Pigs Suffer While Smithfield Takes Its Time
Smithfield Foods, Inc., the world’s largest pig supplier, announced yesterday that it will phase out gestation crates for pregnant sows by 2017. Let’s hope it keeps its word this time. Smithfield has promised this before.
Female pigs at Smithfield are forced into continuous cycles of pregnancy and birth, only to have their piglets ripped away from them within weeks. The pregnant pigs are confined to metal-barred gestation crates so small that they are nearly immobilized.
In 2007, Smithfield agreed to phase out the crates in 10 years. The decision followed pressure from animal advocates, including PETA’s public protests, meetings with Smithfield executives, and a shareholder resolution to ban the crates. But after two years, the company dropped the plan, citing economic woes.

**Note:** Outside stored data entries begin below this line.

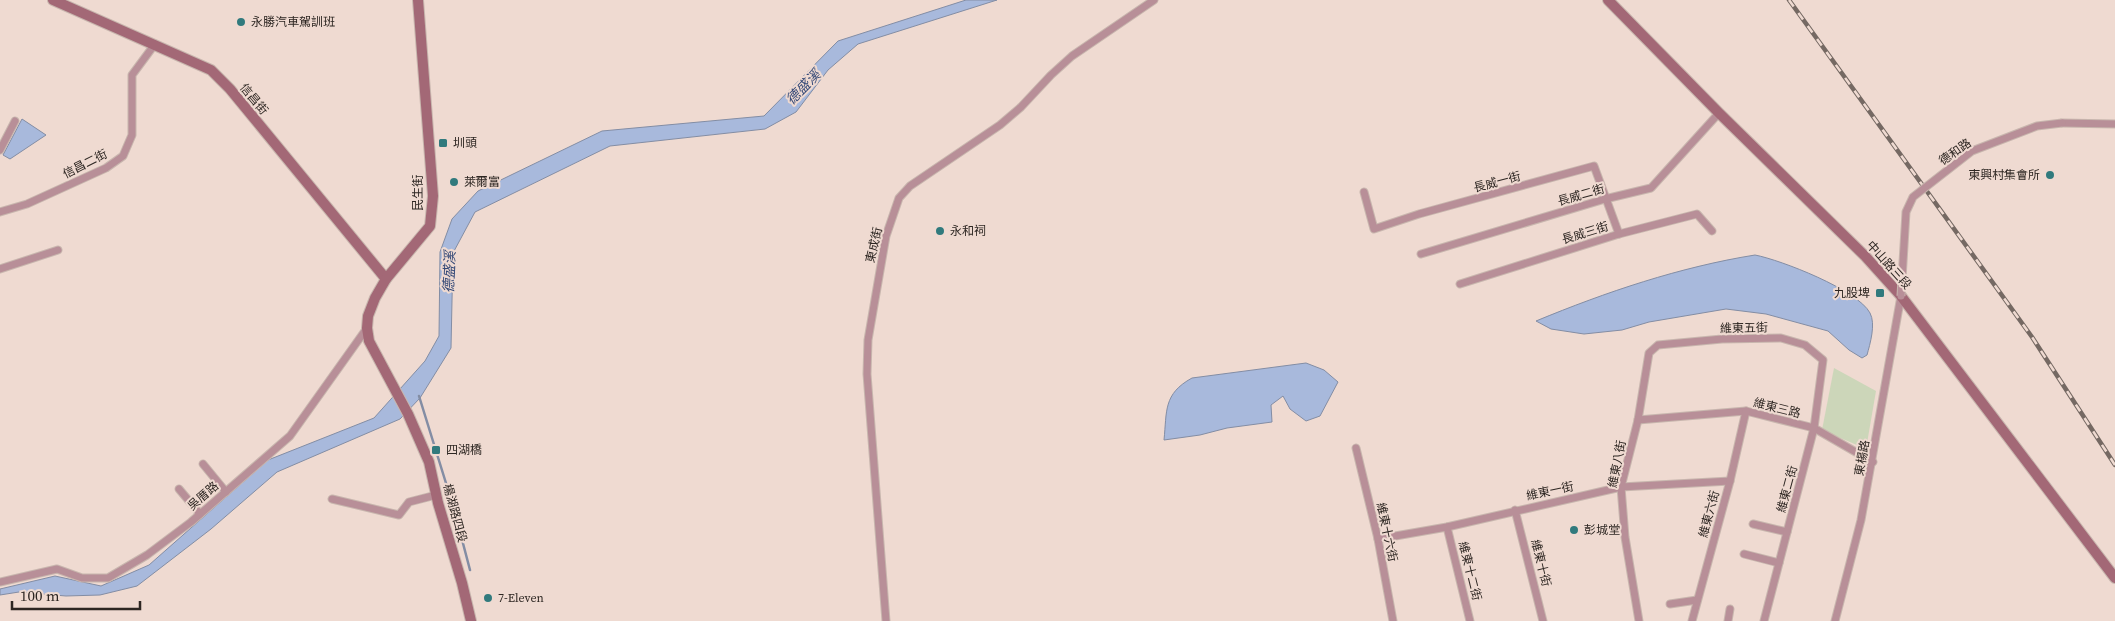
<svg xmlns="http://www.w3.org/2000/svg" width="2115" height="621" font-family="'Source Serif 4','Noto Sans TC',serif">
<rect width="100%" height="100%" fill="#efdad1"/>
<!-- green -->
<path fill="#ccd6b9" d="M1834,368l42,23 -10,58 -44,-19z"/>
<!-- water -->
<g fill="#a8b9dc" stroke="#838da4">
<path d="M966,0h31l-139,44 -30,26 -32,42 -31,17 -155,17 -135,66 -22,41 -2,95 -31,50 -20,21 -123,53 -66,57 -74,57 -37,9 -34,1 -47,-4 -19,3v-6l55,-13 46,10 48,-21 119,-105 106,-42 51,-57 14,-25 1,-84 12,-33 26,-28 124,-60 162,-15 74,-75z"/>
<path d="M22,119l24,16 -36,24 -7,-4z"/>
<path d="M1755,255c26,5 103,35 115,58 6,11 0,31 -3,42l-5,3 -13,-8 -21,-19 -62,-17 -40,-5 -77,13 -27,8 -38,4 -33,-5 -15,-8c70,-29 144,-54 219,-66z"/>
<path d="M1306,363l18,7 14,12 -18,34 -14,5 -16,-12 -7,-13 -12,9 1,17 -45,6 -27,7 -36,5c3,-29 -1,-46 28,-62z"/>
</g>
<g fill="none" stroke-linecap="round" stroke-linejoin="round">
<!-- stream -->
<path stroke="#838da4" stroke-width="2.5" d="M419,396l35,113 16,61"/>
<defs>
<g id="street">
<path d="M2062,123l53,1"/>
<path d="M0,150l15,-29"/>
<path d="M1364,192l10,37 45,-15 175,-48 25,68"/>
<path d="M0,212l27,-8 79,-36 17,-12 9,-21v-60l23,-31"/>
<path d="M1421,254l184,-55 46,-11 68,-75"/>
<path d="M0,269l58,-19"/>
<path d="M1460,284l159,-50 78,-20 15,17"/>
<path d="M1638,420l108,-9 68,17 59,34"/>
<path d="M1356,448l22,91 15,82"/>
<path d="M203,464l23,28"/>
<path d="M179,489l21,25"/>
<path d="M332,499l67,16 10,-13 27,-7"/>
<path d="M1515,510l28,111"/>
<path d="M1753,524l34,8"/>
<path d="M1447,527l23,94"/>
<path d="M1378,539l69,-12 174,-40 109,-6"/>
<path d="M1744,554l35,9"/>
<path d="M0,582l57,-13 25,9h26l39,-23 44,-33 99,-86 77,-108"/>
<path d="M1670,604l27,-4"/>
<path d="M886,621l-19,-247 1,-34 18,-104 13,-38 11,-12 90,-61 21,-18 30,-32 21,-19 82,-56"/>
<path d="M1639,621l-14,-84 -4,-50 17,-67 11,-67 9,-8 64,-6 59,-1 24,7 18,15 -9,68 -50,193"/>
<path d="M1692,621l38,-140 16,-70"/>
<path d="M1728,621l2,-12"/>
<path d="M1835,621l26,-101 40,-224"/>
</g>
<g id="secondary">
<path d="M53,0l158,70 19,19 156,190"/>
<path d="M418,0l15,196 -3,30 -44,53 -11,19 -7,18 -1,12 2,13 39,73 21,48 9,41 24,80 9,38"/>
<path d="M1608,0l111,113 146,143 36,40 214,282"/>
</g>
</defs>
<!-- street casing -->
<use href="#street" stroke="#c8b6ae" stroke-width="9"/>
<!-- secondary casing -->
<use href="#secondary" stroke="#c8b6ae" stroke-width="12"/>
<!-- street -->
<use href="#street" stroke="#b88f98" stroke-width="7"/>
<!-- secondary -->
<use href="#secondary" stroke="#a36876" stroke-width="10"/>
<defs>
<path id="rail" d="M1789,0l243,337 83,128"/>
</defs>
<!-- rail casing -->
<use href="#rail" stroke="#756963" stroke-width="4.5"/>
<!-- rail -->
<use href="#rail" stroke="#efdad1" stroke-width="2.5" stroke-dasharray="8" stroke-linecap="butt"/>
<defs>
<path id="street-bridge" d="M1901,296l5,-84 7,-15 59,-46 65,-25 25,-3"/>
</defs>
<!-- street-bridge casing -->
<use href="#street-bridge" stroke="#c8b6ae" stroke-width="9" stroke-linecap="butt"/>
<!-- street-bridge -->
<use href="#street-bridge" stroke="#b88f98" stroke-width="7"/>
</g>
<!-- markers -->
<g fill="#317a7d" stroke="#efdad1" stroke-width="2">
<circle cx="241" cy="22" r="5"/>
<rect x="438" y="138" width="10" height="10" rx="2.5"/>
<circle cx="2050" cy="175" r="5"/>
<circle cx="454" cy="182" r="5"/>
<circle cx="940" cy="231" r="5"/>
<rect x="1875" y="288" width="10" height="10" rx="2.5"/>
<rect x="431" y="445" width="10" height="10" rx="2.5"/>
<circle cx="1574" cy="530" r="5"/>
<circle cx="488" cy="598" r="5"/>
</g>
<g text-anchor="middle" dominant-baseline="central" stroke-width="4" stroke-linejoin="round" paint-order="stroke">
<!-- poi labels -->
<g font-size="12" fill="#2d2622" stroke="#efdad1" text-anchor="start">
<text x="251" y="22">永勝汽車駕訓班</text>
<text x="453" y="143">圳頭</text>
<text x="2040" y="175" text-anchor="end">東興村集會所</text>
<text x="464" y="182">萊爾富</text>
<text x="950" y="231">永和祠</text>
<text x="1870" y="293" text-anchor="end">九股埤</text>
<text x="446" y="450">四湖橋</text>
<text x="1584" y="530">彭城堂</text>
<text x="498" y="598">7-Eleven</text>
</g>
<!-- street labels -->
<g font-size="12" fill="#2d2622" stroke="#efdad1">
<text transform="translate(254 99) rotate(50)">信昌街</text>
<text transform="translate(1955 152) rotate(-35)">德和路</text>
<text transform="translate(85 164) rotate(-27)">信昌二街</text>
<text transform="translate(1497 182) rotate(-15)">長威一街</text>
<text transform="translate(418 193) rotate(-90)">民生街</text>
<text transform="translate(1581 195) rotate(-16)">長威二街</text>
<text transform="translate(1585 233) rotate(-17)">長威三街</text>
<text transform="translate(874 245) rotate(-77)">東成街</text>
<text transform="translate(1889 265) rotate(48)">中山路三段</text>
<text transform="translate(1744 328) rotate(-1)">維東五街</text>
<text transform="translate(1777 408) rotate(14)">維東三路</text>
<text transform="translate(1862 458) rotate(-80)">東楊路</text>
<text transform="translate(1617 464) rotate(-79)">維東八街</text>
<text transform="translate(1787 489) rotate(-75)">維東二街</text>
<text transform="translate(1550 491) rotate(-12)">維東一街</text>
<text transform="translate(203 496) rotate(-41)">吳厝路</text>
<text transform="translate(455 513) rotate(75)">楊湖路四段</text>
<text transform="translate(1709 514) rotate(-75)">維東六街</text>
<text transform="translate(1387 532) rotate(78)">維東十六街</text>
<text transform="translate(1541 563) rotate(76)">維東十街</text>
<text transform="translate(1470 571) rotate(76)">維東十二街</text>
</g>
<!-- water labels -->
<g font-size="14" font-style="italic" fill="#324776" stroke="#efdad1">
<text transform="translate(803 87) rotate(-45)">德盛溪</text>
<text transform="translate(449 272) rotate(-87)">德盛溪</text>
</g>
</g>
<!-- scale -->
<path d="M12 601v8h128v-8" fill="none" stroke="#2d2622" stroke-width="2.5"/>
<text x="20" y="601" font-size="15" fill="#2d2622" stroke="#efdad1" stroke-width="4" paint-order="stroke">100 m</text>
</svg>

Last month, PETA launched a “hashtag hijack,” flooding a Smithfield Twitter event with tweets from supporters demanding the end of gestation crates. Smithfield has now agreed but has given itself another five years to comply and said the ban would apply only to farms owned by the company, not its many contract farms.
A company that earned record profits last year off the misery of pigs could start today to end one of its worst abuses. And it should require its contract farmers to do the same. Hopefully, Smithfield won’t renege again and will listen to our calls to ban all gestation crates. Animal advocates can continue to cut into the company’s profit margins by refusing to eat Smithfield products—or any pigs.